Write out, word for word, the lines of the listing running from the line that contains "furniture is covered" through the line that contains "experts, clients minimise the risk of loss or", including both of those lines.

Page-level text extractions

--*--

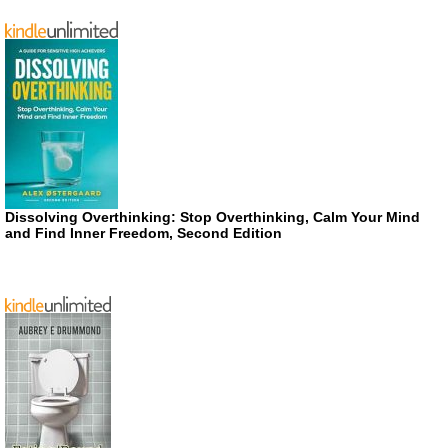
Dissolving Overthinking: Stop Overthinking, Calm Your Mind
and Find Inner Freedom, Second Edition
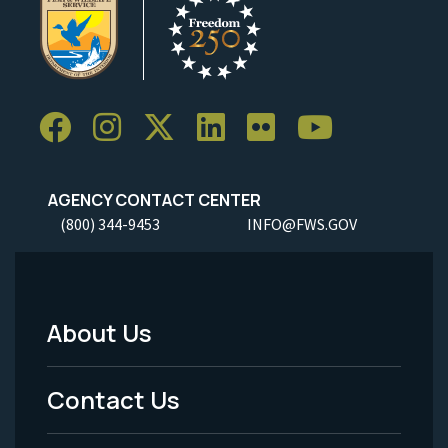
AGENCY CONTACT CENTER
(800) 344-9453
INFO@FWS.GOV
About Us
Footer
Menu
Contact Us
-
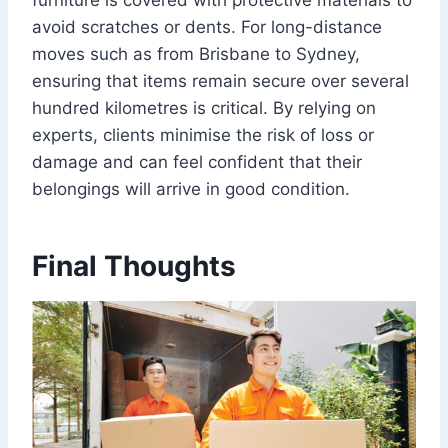
furniture is covered with protective materials to
avoid scratches or dents. For long-distance
moves such as from Brisbane to Sydney,
ensuring that items remain secure over several
hundred kilometres is critical. By relying on
experts, clients minimise the risk of loss or
damage and can feel confident that their
belongings will arrive in good condition.
Final Thoughts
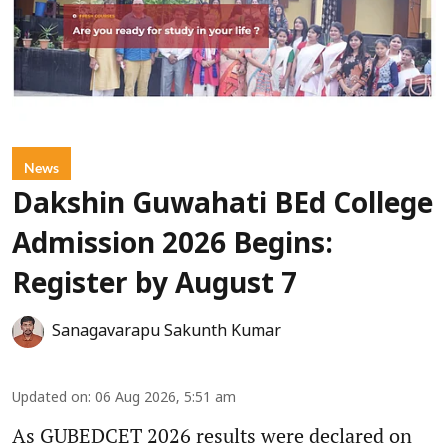
News
Dakshin Guwahati BEd College
Admission 2026 Begins:
Register by August 7
Sanagavarapu Sakunth Kumar
Updated on
:
06 Aug 2026, 5:51 am
As GUBEDCET 2026 results were declared on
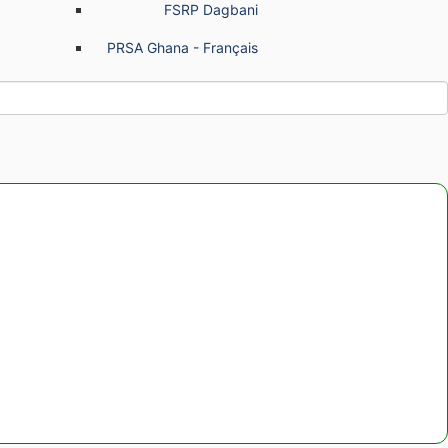
FSRP Dagbani
PRSA Ghana - Français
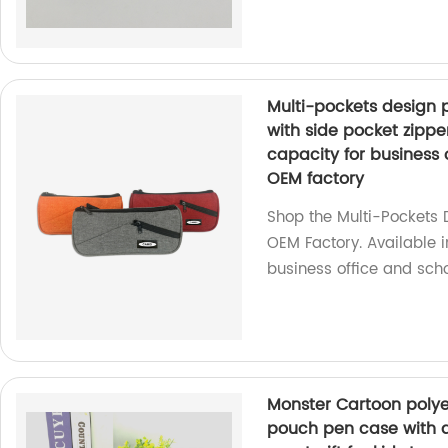
Multi-pockets design 
with side pocket zippe
capacity for business 
OEM factory
Shop the Multi-Pockets 
OEM Factory. Available in
business office and scho
Monster Cartoon polyes
pouch pen case with d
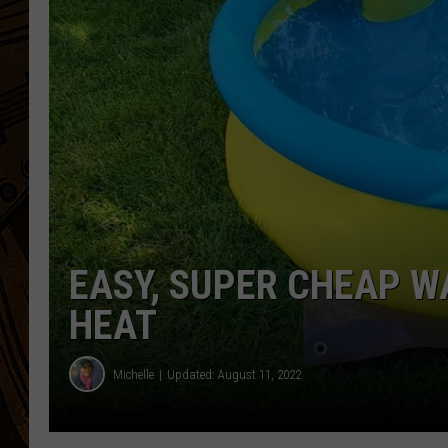
EASY, SUPER CHEAP W
HEAT
Michelle
Updated: August 11, 2022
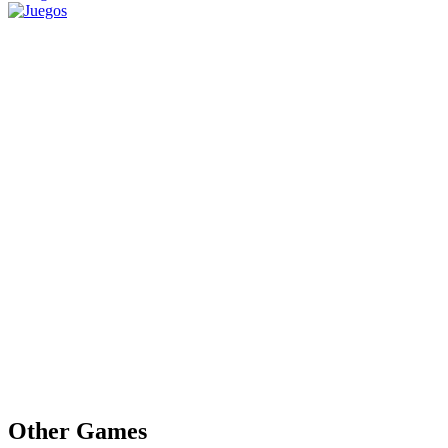
Other Games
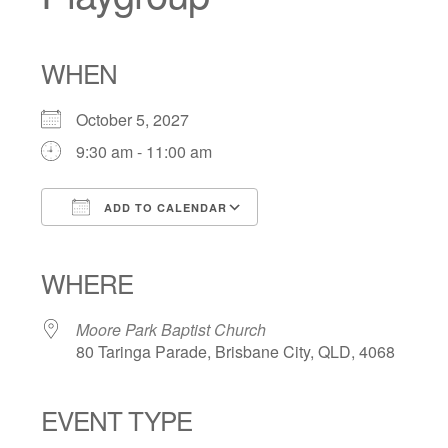
WHEN
October 5, 2027
9:30 am - 11:00 am
ADD TO CALENDAR
Download ICS
Google Calendar
iCalendar
Office 365
Outlook Live
WHERE
Moore Park Baptist Church
80 Taringa Parade, Brisbane City, QLD, 4068
EVENT TYPE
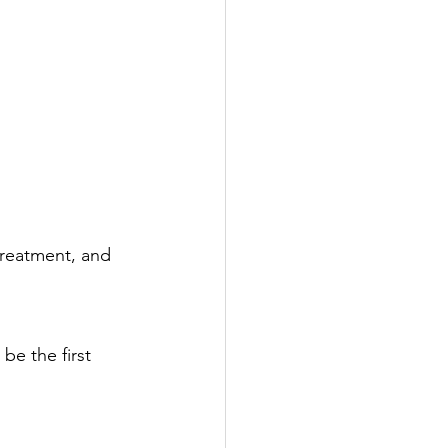
treatment, and 
e the first 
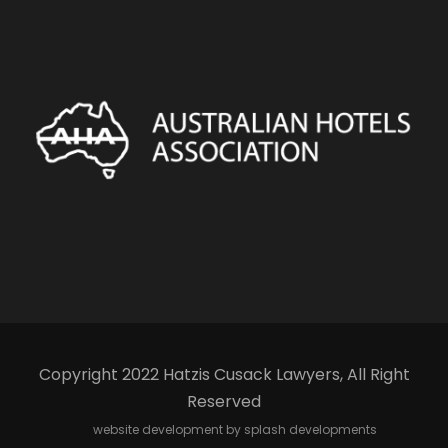
Copyright 2022 Hatzis Cusack Lawyers, All Right
Reserved
website development by splash developments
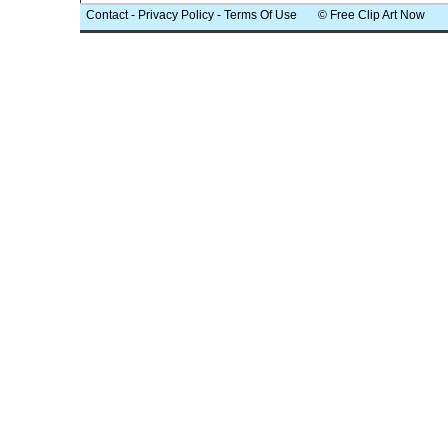
Contact
-
Privacy Policy
-
Terms Of Use
© Free Clip Art Now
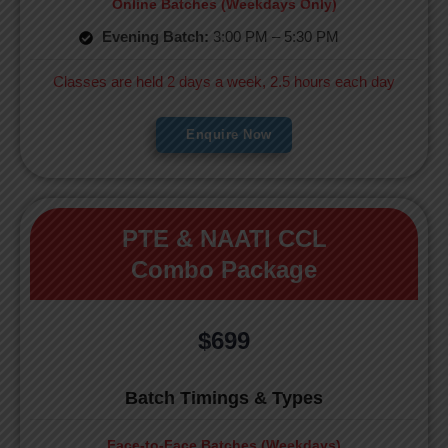
Online Batches (Weekdays Only)
Evening Batch:
3:00 PM – 5:30 PM
Classes are held 2 days a week, 2.5 hours each day
Enquire Now
PTE & NAATI CCL
Combo Package
$699
Batch Timings & Types
Face-to-Face Batches (Weekdays)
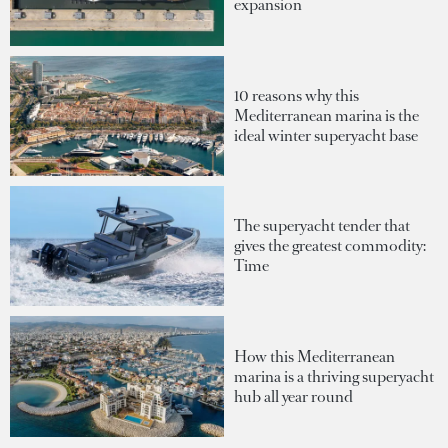
expansion
10 reasons why this
Mediterranean marina is the
ideal winter superyacht base
The superyacht tender that
gives the greatest commodity:
Time
How this Mediterranean
marina is a thriving superyacht
hub all year round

--*--

• [SOLUTION TO THIS EXERCISE]:
furniture is covered with protective materials to
avoid scratches or dents. For long-distance
moves such as from Brisbane to Sydney,
ensuring that items remain secure over several
hundred kilometres is critical. By relying on
experts, clients minimise the risk of loss or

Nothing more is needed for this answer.